Paws were surely flying. Under the stack they went, over the engine, through the thrashing machine, in and out and up and down. But Killer was smaller and faster than any one. And how he could climb! Better than any one but the cat, and she was afraid of him. It he could have reached the elm tree or a rat hole—but the skunks hadn’t practised on rats for nothing.
There was one more thing to climb—the long arm of the thrashing machine, reaching almost to the roof of the barn. Up he went. He was way out in the far-out end when Tad Coon bounced, four-footed, on the bottom of it. Upsy-daisy, it flicked the weasel off like Chatter Squirrel’s hickory tree had done. Killer went rolling and tumbling down the slippery side of the new strawpile.
For a moment nobody moved, hide nor hair nor skin—nor overalls. Killer the Weasel rolled and slid and clawed and grabbed at the loose straw. Didn’t he send it flying! And wasn’t he cursing and snarling! The men held their breath. The Woodsfolk gulped hard for theirs because they’d lost it all chasing him.
Suddenly Tommy’s dog Watch began to bark: “He’ll dig in! He’ll dig in! There’s nobody guarding the bottom of it! If he digs in we’ll lose him!”
He forgot about old Doctor Muskrat! The wise old fellow doesn’t like to fight. He can’t run fast enough. But if fighting comes his way——
Well, he’d been sitting all this time in the bottom of the straw just nibbling his whiskers because he wasn’t any help to the rest of them. Killer came tumbling right down on top of him. And Killer was surely fighting!

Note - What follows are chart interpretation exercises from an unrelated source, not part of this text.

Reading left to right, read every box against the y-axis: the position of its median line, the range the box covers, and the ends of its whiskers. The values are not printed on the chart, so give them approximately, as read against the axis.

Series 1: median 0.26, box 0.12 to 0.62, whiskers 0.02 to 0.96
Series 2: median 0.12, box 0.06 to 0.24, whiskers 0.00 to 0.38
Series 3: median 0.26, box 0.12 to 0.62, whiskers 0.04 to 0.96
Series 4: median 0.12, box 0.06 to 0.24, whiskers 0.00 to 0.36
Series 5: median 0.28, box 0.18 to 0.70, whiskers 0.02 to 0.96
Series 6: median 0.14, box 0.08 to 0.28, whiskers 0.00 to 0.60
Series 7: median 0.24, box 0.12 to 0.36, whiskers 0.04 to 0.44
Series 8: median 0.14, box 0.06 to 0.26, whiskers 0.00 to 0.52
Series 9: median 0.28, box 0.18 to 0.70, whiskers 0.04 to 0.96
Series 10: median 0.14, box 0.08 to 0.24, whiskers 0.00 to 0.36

Snap! Doctor Muskrat can snap fast enough to catch minnows with their flicky tails. I guess he could snap fast enough to catch Killer, no matter how swiftly he was passing. They rolled out into the barnyard, slashing and biting. And the cat arched her back and squalled, “Kill him! Kill him!”
A lot of help she was! Neither of the fighters knew where he had a hold of the other fellow, though they each knew mighty well where the other fellow had a hold of him.

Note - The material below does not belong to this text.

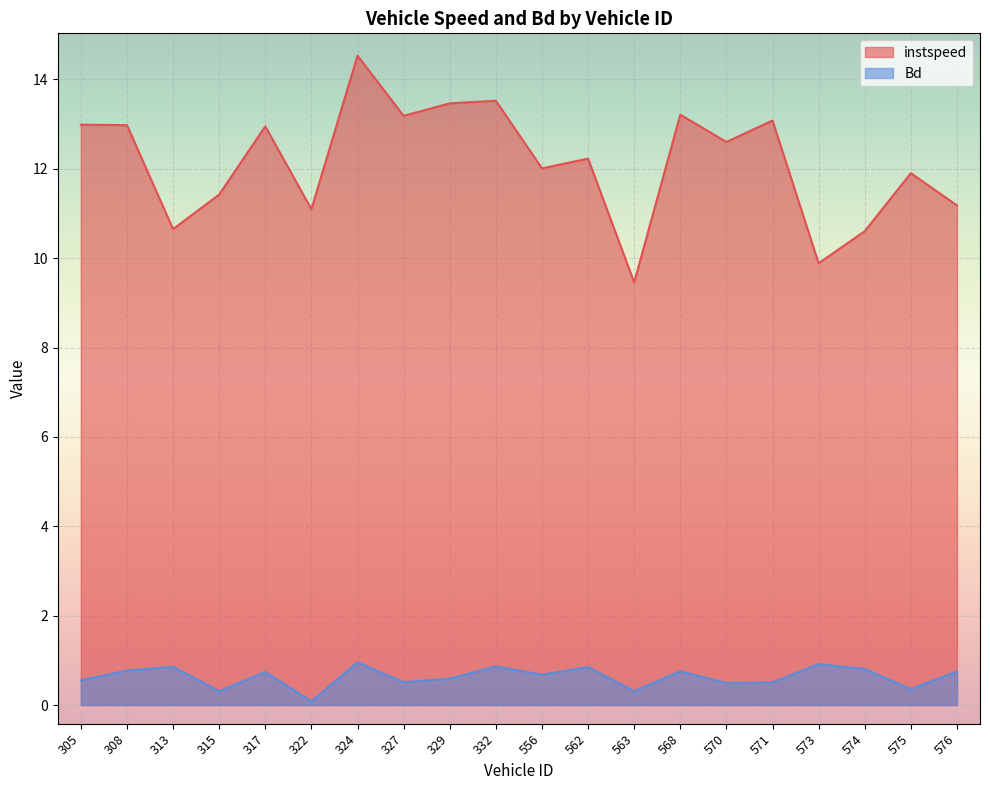

How many lines are shown in the chart?

2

Flop! came Tad Coon with his teeth all ready. But the three skunk kittens were before him. Their bright little eyes were blazing, their jaws were snapping. They wiped what was left of the wicked beast all over the barnyard, snarling: “You killed our mammy, you did! You killed her!” They hadn’t forgotten. But Killer’s killing days were done.
He hadn’t even killed Doctor Muskrat; he had just slashed a horrid hole in the old fellow’s skin. But the old muskrat sat up, as soon as he’d caught his breath again, pawed the straw and dirt off his ears, and flopped over to the cows’ drinking trough for a dip in cold water to stop the bleeding. Then he was all right.